After writing my last post, I decided to illustrate visually how that method was optimal and in the process I actually demonstrated to myself that this was incorrect.
An important point though, is that the method, although not optimal, is probably overall close to optimal as the data below will show. A combinatorial approach would work better (although it could be prohibitively expensive) but maybe an intermediate approach between the two would work well enough. (I will explain that more in detail below.)
Now to the test data: I generated some random stats corresponding to a file to compress, selecting a few compression candidates and decided some arbitrary encoding values for the dictionary entries and graphed visually the gain obtained by each candidate for each entry.
Here is the data itself, all gain values were computed using the formula given in previous posts:
The corresponding Google spreadsheet with the data and graph is available there for those who want to verify my computations.
https://docs.google.com/spreadsheets/d/ ... sp=sharing
Since the gain numbers are difficult to interpret, I graphed the gains for each candidate for every entry of the dictionary.
Each line in the graph below correspond to the gains of a given candidate and logically, they all decrease as the entries in the dictionary increase in encoded size.
As you can see,
the data proves me absolutely wrong : for several dictionary entries, there are cases where inverting the choices given by my method is the most optimal choice.

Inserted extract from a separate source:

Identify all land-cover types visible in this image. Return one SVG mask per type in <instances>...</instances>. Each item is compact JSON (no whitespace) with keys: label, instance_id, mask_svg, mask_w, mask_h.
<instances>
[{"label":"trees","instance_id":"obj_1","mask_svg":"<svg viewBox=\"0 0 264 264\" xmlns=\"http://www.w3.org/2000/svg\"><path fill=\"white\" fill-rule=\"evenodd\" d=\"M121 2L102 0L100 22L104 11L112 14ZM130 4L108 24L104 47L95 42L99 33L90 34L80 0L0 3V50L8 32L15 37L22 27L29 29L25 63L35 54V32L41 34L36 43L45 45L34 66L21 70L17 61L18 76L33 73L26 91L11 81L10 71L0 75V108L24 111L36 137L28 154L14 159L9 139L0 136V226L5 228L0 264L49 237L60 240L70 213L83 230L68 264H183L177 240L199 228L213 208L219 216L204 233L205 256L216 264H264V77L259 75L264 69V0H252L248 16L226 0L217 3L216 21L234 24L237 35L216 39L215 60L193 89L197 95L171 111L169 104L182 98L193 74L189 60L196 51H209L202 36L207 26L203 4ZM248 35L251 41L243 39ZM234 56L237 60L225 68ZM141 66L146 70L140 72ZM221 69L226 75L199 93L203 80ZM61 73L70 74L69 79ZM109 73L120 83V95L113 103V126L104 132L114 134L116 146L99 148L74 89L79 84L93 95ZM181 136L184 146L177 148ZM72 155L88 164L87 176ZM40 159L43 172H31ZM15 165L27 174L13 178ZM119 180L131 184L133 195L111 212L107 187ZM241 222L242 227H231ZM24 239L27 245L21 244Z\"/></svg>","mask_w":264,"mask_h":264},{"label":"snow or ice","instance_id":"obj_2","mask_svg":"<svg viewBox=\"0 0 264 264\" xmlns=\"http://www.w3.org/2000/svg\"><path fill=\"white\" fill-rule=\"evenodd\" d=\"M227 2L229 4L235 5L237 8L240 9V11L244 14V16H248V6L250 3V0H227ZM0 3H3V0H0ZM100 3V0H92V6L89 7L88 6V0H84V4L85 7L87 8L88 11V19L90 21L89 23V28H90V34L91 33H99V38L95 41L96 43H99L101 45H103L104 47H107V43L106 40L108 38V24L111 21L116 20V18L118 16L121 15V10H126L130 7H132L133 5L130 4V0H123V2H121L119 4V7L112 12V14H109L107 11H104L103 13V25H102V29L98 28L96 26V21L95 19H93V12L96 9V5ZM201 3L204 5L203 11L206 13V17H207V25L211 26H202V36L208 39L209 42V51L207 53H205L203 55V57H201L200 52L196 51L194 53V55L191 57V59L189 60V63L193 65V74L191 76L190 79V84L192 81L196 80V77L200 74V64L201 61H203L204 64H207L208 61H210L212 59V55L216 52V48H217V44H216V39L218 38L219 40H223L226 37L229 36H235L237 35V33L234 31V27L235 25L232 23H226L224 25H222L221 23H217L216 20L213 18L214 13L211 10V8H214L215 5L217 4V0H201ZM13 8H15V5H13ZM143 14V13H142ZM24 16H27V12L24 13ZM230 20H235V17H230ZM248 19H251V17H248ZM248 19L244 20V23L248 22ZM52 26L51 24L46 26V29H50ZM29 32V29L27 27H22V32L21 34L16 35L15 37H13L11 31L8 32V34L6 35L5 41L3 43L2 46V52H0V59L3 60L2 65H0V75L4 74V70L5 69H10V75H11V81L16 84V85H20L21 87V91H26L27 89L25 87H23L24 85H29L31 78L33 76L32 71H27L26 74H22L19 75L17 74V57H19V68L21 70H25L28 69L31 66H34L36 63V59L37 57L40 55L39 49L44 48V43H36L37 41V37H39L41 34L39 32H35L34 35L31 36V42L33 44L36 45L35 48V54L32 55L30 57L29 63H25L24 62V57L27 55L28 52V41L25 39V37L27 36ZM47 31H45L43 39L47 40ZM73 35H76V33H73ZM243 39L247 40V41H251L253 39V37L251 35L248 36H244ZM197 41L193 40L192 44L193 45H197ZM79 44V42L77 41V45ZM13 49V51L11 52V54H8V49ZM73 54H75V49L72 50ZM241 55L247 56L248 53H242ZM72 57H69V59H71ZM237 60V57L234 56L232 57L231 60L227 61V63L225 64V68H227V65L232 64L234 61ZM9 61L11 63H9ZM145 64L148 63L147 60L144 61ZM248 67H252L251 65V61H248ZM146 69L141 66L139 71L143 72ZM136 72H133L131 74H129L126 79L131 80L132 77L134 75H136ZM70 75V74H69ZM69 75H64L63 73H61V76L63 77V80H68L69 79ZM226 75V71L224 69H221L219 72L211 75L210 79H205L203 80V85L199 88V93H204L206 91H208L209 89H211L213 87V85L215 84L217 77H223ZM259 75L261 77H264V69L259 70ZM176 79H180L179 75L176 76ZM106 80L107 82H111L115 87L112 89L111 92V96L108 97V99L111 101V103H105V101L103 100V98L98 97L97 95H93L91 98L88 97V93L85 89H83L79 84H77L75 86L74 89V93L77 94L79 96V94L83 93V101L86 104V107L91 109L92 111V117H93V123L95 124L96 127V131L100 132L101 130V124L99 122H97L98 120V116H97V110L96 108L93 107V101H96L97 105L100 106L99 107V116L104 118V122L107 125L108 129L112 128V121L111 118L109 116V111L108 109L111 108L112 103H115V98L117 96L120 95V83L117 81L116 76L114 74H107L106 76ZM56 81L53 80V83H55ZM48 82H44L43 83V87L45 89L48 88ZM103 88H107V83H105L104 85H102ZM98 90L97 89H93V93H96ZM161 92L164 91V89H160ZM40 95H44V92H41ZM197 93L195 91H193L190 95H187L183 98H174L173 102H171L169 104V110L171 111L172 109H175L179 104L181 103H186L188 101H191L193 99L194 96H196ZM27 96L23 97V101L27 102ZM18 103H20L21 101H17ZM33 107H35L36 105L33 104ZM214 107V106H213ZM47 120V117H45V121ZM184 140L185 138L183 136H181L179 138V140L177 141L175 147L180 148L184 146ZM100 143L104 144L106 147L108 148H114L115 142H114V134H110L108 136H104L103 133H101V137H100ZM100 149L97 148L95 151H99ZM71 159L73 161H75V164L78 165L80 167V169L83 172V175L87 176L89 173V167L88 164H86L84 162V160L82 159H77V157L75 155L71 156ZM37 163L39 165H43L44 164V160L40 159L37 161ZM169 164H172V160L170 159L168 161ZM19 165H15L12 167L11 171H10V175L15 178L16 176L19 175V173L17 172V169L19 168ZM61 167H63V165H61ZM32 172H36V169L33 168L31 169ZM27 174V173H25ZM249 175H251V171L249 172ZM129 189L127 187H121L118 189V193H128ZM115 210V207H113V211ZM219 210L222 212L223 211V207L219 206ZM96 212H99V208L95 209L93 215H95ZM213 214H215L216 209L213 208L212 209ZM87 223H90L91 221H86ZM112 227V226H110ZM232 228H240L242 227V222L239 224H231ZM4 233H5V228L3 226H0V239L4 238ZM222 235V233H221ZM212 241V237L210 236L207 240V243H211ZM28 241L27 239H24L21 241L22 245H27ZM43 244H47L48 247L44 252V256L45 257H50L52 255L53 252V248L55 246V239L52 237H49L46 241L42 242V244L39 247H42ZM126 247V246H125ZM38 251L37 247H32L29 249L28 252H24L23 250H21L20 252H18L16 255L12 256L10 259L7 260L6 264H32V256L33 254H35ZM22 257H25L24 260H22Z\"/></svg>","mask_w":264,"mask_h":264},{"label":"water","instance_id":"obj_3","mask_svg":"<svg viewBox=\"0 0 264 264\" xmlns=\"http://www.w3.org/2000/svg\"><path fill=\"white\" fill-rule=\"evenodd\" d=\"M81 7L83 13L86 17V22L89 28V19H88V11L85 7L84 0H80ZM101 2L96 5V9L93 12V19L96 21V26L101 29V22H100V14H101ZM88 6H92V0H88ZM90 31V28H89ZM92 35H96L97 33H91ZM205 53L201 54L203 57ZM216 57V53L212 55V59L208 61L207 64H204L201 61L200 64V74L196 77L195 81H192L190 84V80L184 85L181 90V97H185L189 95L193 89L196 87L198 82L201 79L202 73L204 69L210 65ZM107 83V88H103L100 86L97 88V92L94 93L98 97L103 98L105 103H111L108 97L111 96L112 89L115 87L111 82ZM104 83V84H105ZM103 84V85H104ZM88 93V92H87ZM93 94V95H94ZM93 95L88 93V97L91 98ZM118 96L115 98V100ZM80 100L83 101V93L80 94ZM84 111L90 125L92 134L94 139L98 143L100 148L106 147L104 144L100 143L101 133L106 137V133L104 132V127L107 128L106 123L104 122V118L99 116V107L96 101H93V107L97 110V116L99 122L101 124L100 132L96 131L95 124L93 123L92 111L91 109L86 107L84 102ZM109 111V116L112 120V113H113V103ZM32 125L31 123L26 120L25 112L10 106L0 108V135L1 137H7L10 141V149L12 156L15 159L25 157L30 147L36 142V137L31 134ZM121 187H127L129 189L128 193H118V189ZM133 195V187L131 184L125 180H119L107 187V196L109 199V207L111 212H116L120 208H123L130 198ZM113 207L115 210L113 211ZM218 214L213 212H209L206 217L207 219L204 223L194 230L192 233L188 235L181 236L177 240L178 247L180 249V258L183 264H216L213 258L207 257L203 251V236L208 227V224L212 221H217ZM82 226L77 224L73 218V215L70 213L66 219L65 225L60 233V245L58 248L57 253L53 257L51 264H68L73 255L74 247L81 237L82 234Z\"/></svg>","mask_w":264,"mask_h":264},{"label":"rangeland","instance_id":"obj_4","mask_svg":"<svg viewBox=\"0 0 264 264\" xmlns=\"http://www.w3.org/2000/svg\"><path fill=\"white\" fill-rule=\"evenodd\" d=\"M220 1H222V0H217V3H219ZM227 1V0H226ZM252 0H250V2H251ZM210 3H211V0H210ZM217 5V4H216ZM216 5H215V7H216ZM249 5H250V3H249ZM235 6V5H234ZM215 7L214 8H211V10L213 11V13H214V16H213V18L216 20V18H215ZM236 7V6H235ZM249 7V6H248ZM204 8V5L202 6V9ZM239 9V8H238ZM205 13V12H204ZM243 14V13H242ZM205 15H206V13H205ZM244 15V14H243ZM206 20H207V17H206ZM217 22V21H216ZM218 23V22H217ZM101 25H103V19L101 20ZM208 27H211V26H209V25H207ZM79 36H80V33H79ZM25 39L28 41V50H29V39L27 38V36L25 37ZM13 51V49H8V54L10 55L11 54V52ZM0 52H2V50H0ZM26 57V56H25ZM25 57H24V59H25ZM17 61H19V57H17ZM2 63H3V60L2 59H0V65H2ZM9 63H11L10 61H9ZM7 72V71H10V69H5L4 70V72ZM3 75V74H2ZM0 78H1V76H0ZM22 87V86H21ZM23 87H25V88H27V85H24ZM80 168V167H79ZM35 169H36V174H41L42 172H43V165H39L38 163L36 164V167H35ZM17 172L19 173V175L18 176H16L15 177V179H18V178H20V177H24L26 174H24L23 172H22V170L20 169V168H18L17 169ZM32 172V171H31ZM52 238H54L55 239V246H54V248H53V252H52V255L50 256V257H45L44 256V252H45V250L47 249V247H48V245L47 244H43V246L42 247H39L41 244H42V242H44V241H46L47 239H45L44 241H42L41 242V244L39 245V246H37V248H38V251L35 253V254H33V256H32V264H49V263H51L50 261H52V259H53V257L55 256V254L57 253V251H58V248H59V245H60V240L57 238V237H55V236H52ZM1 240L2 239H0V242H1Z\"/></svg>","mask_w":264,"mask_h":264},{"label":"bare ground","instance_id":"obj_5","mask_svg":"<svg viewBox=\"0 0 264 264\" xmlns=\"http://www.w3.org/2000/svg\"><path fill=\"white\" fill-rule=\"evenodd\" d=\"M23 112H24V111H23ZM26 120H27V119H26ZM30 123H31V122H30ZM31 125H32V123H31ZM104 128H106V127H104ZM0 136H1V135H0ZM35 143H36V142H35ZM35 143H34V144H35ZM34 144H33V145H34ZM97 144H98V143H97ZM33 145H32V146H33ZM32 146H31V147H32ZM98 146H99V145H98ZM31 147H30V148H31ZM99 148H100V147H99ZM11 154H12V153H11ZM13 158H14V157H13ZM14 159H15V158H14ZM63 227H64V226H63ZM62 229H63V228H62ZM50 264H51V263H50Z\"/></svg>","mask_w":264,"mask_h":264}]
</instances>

You will notice however that in most cases, there is not much difference between the choice suggested by my method and the inverted choice so the method globally is not too bad, but it is certainly not optimal.
This said, most of the lines of the graph decrease almost in parallel which generally means that my method kinda works well, however it is when they cross or are very close to one another that my method makes the wrong choice.
What to do then?
What I would recommend would be to mix my method with just one level of combinatorial exploration. The data seems to suggest that inversions usually concern only crossing or very close lines and these do not seem to involve more than two points (at least in my sample) so that may be enough.
Obviously more real-life testing would be needed to compare that with other methods you experimented with so far.
Here is what the algorithm could look like:
1 - For each candidate, compute their gain for the current empty dictionary entry, write down the candidate with the biggest gain and the candidate with the second best gain (respectively called entry1_c1 and entry1_c2).
2 - For each candidate, compute their gains for the
next empty dictionary entry, once again write down the gains of the best two candidates (respectively entry2_c1 and entry2_c2).
3 - Compute which of the choices is the best by computing the gain over the two entries:
Code: Select all
normal_gain_over_two_entries = entry1_c1 + entry2_c2
inverted_gain_over_two_entries = entry1_c2 + entry2_c1
4 - If normal_gain_over_two_entries > inverted_gain_over_two_entries, then simply select the best candidate in this round, otherwise, select the second best candidate instead.
5 - repeat for the next dictionary entry.
Here you go.
I must apologize again for insisting that my method was optimal when the data proves me completely wrong. I am not sure why I (wrongly) remembered that this
greedy algorithm (Wikipedia) was optimal but clearly this memory of mine was completely false.
So, sorry for that again, I will be more careful from now on.